Stored data entries:
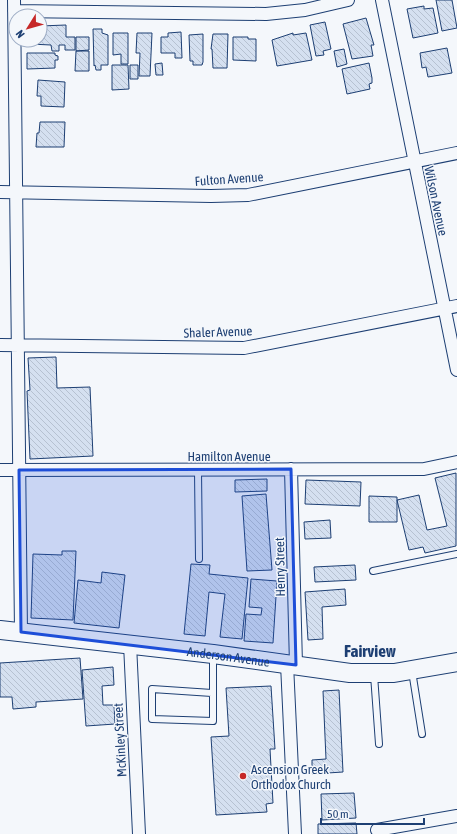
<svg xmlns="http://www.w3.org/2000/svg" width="457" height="834" font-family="'Asap Condensed',sans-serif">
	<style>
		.building { fill: url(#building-back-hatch); stroke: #1d3f73 }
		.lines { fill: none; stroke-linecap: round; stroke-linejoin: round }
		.lane-casing { stroke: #1d3f73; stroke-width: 8 }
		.street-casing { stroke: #1d3f73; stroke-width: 14 }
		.secondary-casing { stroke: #1d3f73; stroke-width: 20 }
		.lane { stroke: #f4f7fb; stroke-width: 6 }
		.street { stroke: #f4f7fb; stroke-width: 12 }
		.secondary { stroke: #f4f7fb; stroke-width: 18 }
		.marked { fill: #1d4ed8; fill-opacity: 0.2; stroke: #1d4ed8; stroke-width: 3; stroke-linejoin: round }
		.poi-dot { fill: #c62828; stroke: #f4f7fb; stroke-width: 1.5 }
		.labels { text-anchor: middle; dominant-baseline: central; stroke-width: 3; stroke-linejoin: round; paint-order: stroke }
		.street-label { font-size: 13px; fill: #1d3f73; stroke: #f4f7fb }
		.poi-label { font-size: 13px; fill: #1d3f73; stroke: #f4f7fb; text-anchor: start }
		.district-label { font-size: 17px; font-weight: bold; fill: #1d3f73; stroke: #f4f7fb }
	</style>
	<defs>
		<pattern id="building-back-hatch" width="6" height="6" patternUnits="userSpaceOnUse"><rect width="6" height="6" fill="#d5e0f0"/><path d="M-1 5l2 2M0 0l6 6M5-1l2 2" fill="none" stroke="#b6c1d1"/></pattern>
	</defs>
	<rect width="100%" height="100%" fill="#f4f7fb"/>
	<path class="building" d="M436 0H452L457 28 442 31Z
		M424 6V9L433 8 438 33 413 38 407 9Z
		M366 18 374 45H371L373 56 352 59 343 24Z
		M325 22 331 49 323 51 324 55 316 56 310 25Z
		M66 25V37H75V50H65V45H59V51H52L51 45 30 44V40H40V26Z
		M93 29H102V33L108 35V65H101V70H96L95 65 94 66Z
		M181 32 182 58H175V53H161V37H168V33Z
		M113 33H128V64H121V54L113 55Z
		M137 33H152L150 76H139L140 53H136Z
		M293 33V35L306 33 312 60 277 66 272 40Z
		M203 34V62L202 65H193V61H190L189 35Z
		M213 34H228L227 68H213L212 49H211Z
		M76 37H89V50L76 51Z
		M233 37H248V39H256V61L233 60Z
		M447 48 452 73 428 77 426 67 422 68 420 53Z
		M344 49 347 64 337 67 334 51Z
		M76 51H89V71H75Z
		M27 53H55V55L58 56V60H55V68L27 69Z
		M162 63 163 75H156L155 64Z
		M369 63 372 78V83L369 84 370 89 347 94 342 69Z
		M112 65H128L129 89 112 90Z
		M130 65H138V79H130Z
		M38 80 65 82 64 107 41 106V96H37Z
		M40 122H65L64 147H36L37 133H39Z
		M56 357 57 388 90 387 93 456 30 459 27 391 30 390 28 358Z
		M456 473V546L425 553 423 547 409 550 397 500 419 495 427 530 447 526 435 478Z
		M267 479V491L235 492V480Z
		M306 480 361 482 360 506 305 504Z
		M266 494 272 570 247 571 242 496Z
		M369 496 397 497V522H369Z
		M330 520 331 538 305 539 304 522Z
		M62 551H76L73 620 31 618 33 554 62 555Z
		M191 564 210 565 209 574 248 578 242 639 220 637 225 594 209 592 205 636 184 634Z
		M355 565 356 580 315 582 314 567Z
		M102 572 125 575 119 628 74 623 78 580 101 583Z
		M251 579 277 581 273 643 244 641 246 614 261 615 262 608 249 607Z
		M345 589 346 605 322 607 323 639 308 640 305 592Z
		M80 658 83 699 36 702V707L13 709 12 697H0V663Z
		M113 667 114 685 102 686 103 705H114L115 724 86 726 82 670Z
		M271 686 275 749H270L273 803 266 804 267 812 216 815 211 737 229 736 226 688Z
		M339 690 343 772 312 774V760L326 759 323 691Z
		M354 793 356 818 322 820 321 794Z
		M356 823 357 834H318V824Z"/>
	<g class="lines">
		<g class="lane-casing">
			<path id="lane" d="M198 470 199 559
				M373 571 457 554
				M412 671 422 734
				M374 675 379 744
				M212 693 152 689V719L213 721V655"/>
		</g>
		<g class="street-casing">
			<path id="street" d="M14 0 21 632
				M382 0 457 370
				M14 11 266 14 305 10 348 0
				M0 192 211 196 248 195 457 153
				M0 345 244 348 457 306
				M291 469 296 665
				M0 470 424 469 457 462
				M130 644 139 834
				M287 664 295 834
				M377 830 457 816"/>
		</g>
		<g class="secondary-casing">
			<g id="secondary">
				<path id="s1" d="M0 630 213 654 350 673H394L457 662"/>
			</g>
		</g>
		<use href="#lane" class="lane"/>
		<use href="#street" class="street"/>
		<use href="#secondary" class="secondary"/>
	</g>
	<path class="marked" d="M291 469 296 665 21 632 19 470Z"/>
	<circle class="poi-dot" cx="243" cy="776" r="4"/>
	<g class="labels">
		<g class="street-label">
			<text transform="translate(229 179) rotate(-4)">Fulton Avenue</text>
			<text transform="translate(436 201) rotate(78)">Wilson Avenue</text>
			<text transform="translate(218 332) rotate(-2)">Shaler Avenue</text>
			<text x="229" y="456">Hamilton Avenue</text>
			<text transform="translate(280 567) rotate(-91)">Henry Street</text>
			<text stroke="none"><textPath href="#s1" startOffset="230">Anderson Avenue</textPath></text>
			<text transform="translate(120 740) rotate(-93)">McKinley Street</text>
		</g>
		<g class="poi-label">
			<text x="251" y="769">Ascension Greek<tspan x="251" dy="15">Orthodox Church</tspan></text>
		</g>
		<g class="district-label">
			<text x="370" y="651">Fairview</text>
		</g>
	</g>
	<g transform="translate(28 28) rotate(233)"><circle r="19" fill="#f4f7fb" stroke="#9eadc5"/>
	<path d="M0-3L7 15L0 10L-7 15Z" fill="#c62828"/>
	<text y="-6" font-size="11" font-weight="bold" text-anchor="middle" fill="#1d3f73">N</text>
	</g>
	<path d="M321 818v6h103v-6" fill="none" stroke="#1d3f73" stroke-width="2"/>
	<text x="327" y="818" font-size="12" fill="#1d3f73" stroke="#f4f7fb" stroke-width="3" paint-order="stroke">50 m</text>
</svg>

Work to complete | Skip the pictures and reproduce all remaining entries exactly.

Answer to this problem |
<svg xmlns="http://www.w3.org/2000/svg" width="457" height="834" font-family="'Asap Condensed',sans-serif">
	<style>
		.building { fill: url(#building-back-hatch); stroke: #1d3f73 }
		.lines { fill: none; stroke-linecap: round; stroke-linejoin: round }
		.lane-casing { stroke: #1d3f73; stroke-width: 8 }
		.street-casing { stroke: #1d3f73; stroke-width: 14 }
		.secondary-casing { stroke: #1d3f73; stroke-width: 20 }
		.lane { stroke: #f4f7fb; stroke-width: 6 }
		.street { stroke: #f4f7fb; stroke-width: 12 }
		.secondary { stroke: #f4f7fb; stroke-width: 18 }
		.marked { fill: #1d4ed8; fill-opacity: 0.2; stroke: #1d4ed8; stroke-width: 3; stroke-linejoin: round }
		.poi-dot { fill: #c62828; stroke: #f4f7fb; stroke-width: 1.5 }
		.labels { text-anchor: middle; dominant-baseline: central; stroke-width: 3; stroke-linejoin: round; paint-order: stroke }
		.street-label { font-size: 13px; fill: #1d3f73; stroke: #f4f7fb }
		.poi-label { font-size: 13px; fill: #1d3f73; stroke: #f4f7fb; text-anchor: start }
		.district-label { font-size: 17px; font-weight: bold; fill: #1d3f73; stroke: #f4f7fb }
	</style>
	<defs>
		<pattern id="building-back-hatch" width="6" height="6" patternUnits="userSpaceOnUse"><rect width="6" height="6" fill="#d5e0f0"/><path d="M-1 5l2 2M0 0l6 6M5-1l2 2" fill="none" stroke="#b6c1d1"/></pattern>
	</defs>
	<rect width="100%" height="100%" fill="#f4f7fb"/>
	<path class="building" d="M436 0H452L457 28 442 31Z
		M424 6V9L433 8 438 33 413 38 407 9Z
		M366 18 374 45H371L373 56 352 59 343 24Z
		M325 22 331 49 323 51 324 55 316 56 310 25Z
		M66 25V37H75V50H65V45H59V51H52L51 45 30 44V40H40V26Z
		M93 29H102V33L108 35V65H101V70H96L95 65 94 66Z
		M181 32 182 58H175V53H161V37H168V33Z
		M113 33H128V64H121V54L113 55Z
		M137 33H152L150 76H139L140 53H136Z
		M293 33V35L306 33 312 60 277 66 272 40Z
		M203 34V62L202 65H193V61H190L189 35Z
		M213 34H228L227 68H213L212 49H211Z
		M76 37H89V50L76 51Z
		M233 37H248V39H256V61L233 60Z
		M447 48 452 73 428 77 426 67 422 68 420 53Z
		M344 49 347 64 337 67 334 51Z
		M76 51H89V71H75Z
		M27 53H55V55L58 56V60H55V68L27 69Z
		M162 63 163 75H156L155 64Z
		M369 63 372 78V83L369 84 370 89 347 94 342 69Z
		M112 65H128L129 89 112 90Z
		M130 65H138V79H130Z
		M38 80 65 82 64 107 41 106V96H37Z
		M40 122H65L64 147H36L37 133H39Z
		M56 357 57 388 90 387 93 456 30 459 27 391 30 390 28 358Z
		M456 473V546L425 553 423 547 409 550 397 500 419 495 427 530 447 526 435 478Z
		M267 479V491L235 492V480Z
		M306 480 361 482 360 506 305 504Z
		M266 494 272 570 247 571 242 496Z
		M369 496 397 497V522H369Z
		M330 520 331 538 305 539 304 522Z
		M62 551H76L73 620 31 618 33 554 62 555Z
		M191 564 210 565 209 574 248 578 242 639 220 637 225 594 209 592 205 636 184 634Z
		M355 565 356 580 315 582 314 567Z
		M102 572 125 575 119 628 74 623 78 580 101 583Z
		M251 579 277 581 273 643 244 641 246 614 261 615 262 608 249 607Z
		M345 589 346 605 322 607 323 639 308 640 305 592Z
		M80 658 83 699 36 702V707L13 709 12 697H0V663Z
		M113 667 114 685 102 686 103 705H114L115 724 86 726 82 670Z
		M271 686 275 749H270L273 803 266 804 267 812 216 815 211 737 229 736 226 688Z
		M339 690 343 772 312 774V760L326 759 323 691Z
		M354 793 356 818 322 820 321 794Z
		M356 823 357 834H318V824Z"/>
	<g class="lines">
		<g class="lane-casing">
			<path id="lane" d="M198 470 199 559
				M373 571 457 554
				M412 671 422 734
				M374 675 379 744
				M212 693 152 689V719L213 721V655"/>
		</g>
		<g class="street-casing">
			<path id="street" d="M14 0 21 632
				M382 0 457 370
				M14 11 266 14 305 10 348 0
				M0 192 211 196 248 195 457 153
				M0 345 244 348 457 306
				M291 469 296 665
				M0 470 424 469 457 462
				M130 644 139 834
				M287 664 295 834
				M377 830 457 816"/>
		</g>
		<g class="secondary-casing">
			<g id="secondary">
				<path id="s1" d="M0 630 213 654 350 673H394L457 662"/>
			</g>
		</g>
		<use href="#lane" class="lane"/>
		<use href="#street" class="street"/>
		<use href="#secondary" class="secondary"/>
	</g>
	<path class="marked" d="M291 469 296 665 21 632 19 470Z"/>
	<circle class="poi-dot" cx="243" cy="776" r="4"/>
	<g class="labels">
		<g class="street-label">
			<text transform="translate(229 179) rotate(-4)">Fulton Avenue</text>
			<text transform="translate(436 201) rotate(78)">Wilson Avenue</text>
			<text transform="translate(218 332) rotate(-2)">Shaler Avenue</text>
			<text x="229" y="456">Hamilton Avenue</text>
			<text transform="translate(280 567) rotate(-91)">Henry Street</text>
			<text stroke="none"><textPath href="#s1" startOffset="230">Anderson Avenue</textPath></text>
			<text transform="translate(120 740) rotate(-93)">McKinley Street</text>
		</g>
		<g class="poi-label">
			<text x="251" y="769">Ascension Greek<tspan x="251" dy="15">Orthodox Church</tspan></text>
		</g>
		<g class="district-label">
			<text x="370" y="651">Fairview</text>
		</g>
	</g>
	<g transform="translate(28 28) rotate(233)"><circle r="19" fill="#f4f7fb" stroke="#9eadc5"/>
	<path d="M0-3L7 15L0 10L-7 15Z" fill="#c62828"/>
	<text y="-6" font-size="11" font-weight="bold" text-anchor="middle" fill="#1d3f73">N</text>
	</g>
	<path d="M321 818v6h103v-6" fill="none" stroke="#1d3f73" stroke-width="2"/>
	<text x="327" y="818" font-size="12" fill="#1d3f73" stroke="#f4f7fb" stroke-width="3" paint-order="stroke">50 m</text>
</svg>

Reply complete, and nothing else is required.